Prompt:
Give the lines in the records below as a numbered list, leaving out blank lines. Cover only the stretch from the line containing "Rendered at 2134 by 1600 pixels." through the line containing "title lets connect".

++++ Supplied data

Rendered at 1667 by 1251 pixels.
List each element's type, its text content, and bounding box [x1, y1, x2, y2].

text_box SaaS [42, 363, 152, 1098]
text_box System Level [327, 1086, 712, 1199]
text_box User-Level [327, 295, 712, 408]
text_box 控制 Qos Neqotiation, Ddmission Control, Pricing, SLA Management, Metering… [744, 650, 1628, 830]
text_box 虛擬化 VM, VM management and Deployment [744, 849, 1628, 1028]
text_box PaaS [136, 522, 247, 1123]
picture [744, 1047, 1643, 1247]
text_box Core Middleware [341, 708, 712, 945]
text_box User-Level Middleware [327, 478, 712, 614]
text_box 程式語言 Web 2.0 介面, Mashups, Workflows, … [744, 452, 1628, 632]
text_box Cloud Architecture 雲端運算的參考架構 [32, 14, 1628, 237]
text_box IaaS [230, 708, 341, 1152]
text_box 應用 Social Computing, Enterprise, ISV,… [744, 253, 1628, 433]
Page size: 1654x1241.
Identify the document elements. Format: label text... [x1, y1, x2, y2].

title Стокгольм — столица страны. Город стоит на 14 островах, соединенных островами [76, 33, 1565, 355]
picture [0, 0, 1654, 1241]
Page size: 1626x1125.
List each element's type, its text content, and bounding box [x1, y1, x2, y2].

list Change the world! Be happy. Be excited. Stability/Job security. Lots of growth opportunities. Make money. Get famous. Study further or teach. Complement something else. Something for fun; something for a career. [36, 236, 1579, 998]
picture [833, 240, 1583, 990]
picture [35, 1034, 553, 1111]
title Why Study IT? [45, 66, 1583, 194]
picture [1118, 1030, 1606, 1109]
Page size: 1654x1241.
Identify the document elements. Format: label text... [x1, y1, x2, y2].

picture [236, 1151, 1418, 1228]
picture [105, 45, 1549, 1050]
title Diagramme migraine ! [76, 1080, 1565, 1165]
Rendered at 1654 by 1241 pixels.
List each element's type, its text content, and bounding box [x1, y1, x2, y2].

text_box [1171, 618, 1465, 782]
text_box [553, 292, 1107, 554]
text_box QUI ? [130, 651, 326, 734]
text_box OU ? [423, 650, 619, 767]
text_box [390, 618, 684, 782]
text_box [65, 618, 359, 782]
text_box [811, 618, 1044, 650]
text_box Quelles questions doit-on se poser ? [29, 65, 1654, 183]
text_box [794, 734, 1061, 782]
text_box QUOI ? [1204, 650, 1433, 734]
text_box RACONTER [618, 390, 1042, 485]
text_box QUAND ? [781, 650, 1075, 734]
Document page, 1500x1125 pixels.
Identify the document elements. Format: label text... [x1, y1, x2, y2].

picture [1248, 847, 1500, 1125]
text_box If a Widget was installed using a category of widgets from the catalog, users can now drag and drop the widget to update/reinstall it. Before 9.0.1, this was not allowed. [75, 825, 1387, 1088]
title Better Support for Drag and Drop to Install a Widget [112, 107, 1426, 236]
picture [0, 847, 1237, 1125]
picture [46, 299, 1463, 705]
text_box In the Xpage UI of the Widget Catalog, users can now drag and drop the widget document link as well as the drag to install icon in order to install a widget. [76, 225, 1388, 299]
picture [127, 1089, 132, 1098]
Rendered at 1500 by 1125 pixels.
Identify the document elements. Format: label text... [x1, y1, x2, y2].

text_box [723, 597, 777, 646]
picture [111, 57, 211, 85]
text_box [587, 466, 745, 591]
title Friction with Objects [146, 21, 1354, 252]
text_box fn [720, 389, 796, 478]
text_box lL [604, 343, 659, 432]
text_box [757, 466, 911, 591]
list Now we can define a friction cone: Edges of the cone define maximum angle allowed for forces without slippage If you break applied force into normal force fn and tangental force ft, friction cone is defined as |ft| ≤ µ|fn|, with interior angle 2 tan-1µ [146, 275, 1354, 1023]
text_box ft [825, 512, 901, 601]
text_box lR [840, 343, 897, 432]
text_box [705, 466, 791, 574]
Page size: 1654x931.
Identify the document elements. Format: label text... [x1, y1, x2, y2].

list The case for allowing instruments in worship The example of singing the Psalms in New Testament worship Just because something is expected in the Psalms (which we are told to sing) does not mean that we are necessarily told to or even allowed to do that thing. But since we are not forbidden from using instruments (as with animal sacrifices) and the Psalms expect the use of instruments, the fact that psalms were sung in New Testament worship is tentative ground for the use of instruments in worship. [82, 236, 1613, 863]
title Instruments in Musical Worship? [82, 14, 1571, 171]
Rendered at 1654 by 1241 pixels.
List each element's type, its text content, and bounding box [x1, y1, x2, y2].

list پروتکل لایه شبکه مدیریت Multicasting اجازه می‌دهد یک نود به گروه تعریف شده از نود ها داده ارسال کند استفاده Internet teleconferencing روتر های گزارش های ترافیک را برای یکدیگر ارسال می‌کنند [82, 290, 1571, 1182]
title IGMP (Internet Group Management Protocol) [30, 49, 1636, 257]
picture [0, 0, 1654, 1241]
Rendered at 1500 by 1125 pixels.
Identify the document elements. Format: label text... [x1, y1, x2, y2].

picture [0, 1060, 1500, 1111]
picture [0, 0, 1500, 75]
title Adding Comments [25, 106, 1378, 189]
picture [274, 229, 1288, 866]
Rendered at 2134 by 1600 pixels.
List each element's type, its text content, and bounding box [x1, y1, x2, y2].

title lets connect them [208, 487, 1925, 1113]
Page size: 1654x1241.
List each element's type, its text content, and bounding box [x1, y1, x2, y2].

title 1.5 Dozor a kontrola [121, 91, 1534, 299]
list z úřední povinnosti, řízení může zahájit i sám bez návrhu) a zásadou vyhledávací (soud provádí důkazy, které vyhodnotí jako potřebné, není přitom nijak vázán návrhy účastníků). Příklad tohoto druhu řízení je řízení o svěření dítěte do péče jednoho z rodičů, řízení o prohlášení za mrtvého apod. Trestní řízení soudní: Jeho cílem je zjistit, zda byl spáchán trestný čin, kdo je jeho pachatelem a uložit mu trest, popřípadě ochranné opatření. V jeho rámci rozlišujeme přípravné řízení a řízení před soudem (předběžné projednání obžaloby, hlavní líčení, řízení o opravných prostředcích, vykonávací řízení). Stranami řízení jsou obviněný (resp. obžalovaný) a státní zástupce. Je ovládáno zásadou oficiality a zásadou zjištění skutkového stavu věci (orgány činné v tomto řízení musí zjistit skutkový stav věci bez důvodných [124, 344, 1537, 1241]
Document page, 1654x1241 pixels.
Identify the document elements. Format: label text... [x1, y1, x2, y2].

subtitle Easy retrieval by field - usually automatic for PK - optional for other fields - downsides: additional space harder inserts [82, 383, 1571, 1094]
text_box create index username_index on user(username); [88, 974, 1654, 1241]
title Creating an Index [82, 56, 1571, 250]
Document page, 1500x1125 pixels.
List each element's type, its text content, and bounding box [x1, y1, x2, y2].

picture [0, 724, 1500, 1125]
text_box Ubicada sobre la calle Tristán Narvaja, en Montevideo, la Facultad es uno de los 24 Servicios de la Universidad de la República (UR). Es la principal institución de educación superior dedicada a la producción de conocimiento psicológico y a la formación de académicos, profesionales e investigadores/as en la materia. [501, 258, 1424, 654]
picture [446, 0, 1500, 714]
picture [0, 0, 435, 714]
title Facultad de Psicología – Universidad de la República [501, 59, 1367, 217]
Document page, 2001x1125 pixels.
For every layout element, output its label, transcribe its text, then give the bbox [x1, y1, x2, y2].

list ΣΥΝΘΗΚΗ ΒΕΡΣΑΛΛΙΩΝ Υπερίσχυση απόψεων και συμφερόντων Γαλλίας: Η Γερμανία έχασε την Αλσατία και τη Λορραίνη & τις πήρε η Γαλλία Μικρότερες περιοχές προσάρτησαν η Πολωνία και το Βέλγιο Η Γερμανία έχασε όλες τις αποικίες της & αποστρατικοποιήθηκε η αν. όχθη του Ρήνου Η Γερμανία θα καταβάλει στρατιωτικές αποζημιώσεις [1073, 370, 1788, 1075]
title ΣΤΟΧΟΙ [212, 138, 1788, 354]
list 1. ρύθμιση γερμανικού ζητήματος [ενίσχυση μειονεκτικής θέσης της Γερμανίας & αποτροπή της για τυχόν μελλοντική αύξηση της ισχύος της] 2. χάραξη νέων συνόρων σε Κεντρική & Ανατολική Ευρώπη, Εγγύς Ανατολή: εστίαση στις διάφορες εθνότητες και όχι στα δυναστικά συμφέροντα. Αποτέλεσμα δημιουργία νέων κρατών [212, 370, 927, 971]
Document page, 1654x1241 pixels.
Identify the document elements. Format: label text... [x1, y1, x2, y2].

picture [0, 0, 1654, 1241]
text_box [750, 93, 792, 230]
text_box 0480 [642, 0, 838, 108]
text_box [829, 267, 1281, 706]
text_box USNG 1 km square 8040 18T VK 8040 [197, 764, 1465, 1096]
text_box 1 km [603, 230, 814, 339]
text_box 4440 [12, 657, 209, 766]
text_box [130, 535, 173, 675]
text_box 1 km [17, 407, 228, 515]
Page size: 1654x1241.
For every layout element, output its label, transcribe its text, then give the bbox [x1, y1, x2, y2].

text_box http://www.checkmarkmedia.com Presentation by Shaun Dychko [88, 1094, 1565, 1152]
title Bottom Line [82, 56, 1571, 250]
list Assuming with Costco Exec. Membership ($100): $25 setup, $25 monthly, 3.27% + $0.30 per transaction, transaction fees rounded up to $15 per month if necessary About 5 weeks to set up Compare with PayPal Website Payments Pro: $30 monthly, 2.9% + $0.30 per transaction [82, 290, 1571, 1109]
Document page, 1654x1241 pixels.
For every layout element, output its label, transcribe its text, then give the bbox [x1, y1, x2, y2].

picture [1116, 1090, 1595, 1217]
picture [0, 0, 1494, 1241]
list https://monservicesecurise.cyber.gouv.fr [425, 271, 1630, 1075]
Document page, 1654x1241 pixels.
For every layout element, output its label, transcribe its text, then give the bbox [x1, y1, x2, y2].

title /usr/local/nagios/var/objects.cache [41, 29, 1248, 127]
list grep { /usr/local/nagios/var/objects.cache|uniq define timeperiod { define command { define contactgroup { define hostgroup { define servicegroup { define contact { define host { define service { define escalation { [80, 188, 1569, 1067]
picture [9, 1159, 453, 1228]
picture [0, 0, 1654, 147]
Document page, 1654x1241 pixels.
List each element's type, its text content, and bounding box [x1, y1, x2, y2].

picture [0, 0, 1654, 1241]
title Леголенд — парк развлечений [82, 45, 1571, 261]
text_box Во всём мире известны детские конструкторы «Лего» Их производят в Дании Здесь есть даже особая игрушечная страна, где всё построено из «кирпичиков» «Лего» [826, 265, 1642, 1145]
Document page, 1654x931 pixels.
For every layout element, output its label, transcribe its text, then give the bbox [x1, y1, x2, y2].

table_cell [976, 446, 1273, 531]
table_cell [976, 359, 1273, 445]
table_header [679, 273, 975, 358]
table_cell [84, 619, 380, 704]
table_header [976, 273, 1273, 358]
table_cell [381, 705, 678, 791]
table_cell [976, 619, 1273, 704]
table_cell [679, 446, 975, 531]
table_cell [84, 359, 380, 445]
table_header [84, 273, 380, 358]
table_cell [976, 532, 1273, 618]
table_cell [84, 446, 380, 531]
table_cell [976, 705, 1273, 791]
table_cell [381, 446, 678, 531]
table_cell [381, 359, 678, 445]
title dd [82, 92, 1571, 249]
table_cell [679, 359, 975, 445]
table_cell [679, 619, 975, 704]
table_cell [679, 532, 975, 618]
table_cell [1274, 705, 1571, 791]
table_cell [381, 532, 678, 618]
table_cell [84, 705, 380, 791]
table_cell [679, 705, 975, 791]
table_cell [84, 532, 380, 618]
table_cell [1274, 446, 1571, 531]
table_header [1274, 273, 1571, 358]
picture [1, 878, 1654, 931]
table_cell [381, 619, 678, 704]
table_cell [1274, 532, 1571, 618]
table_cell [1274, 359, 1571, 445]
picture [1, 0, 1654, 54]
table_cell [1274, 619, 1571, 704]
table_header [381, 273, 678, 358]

++++++++

Result of this exercise:
1. Rendered at 2134 by 1600 pixels.
2. List each element's type, its text content, and bounding box [x1, y1, x2, y2].
3. title lets connect them [208, 487, 1925, 1113]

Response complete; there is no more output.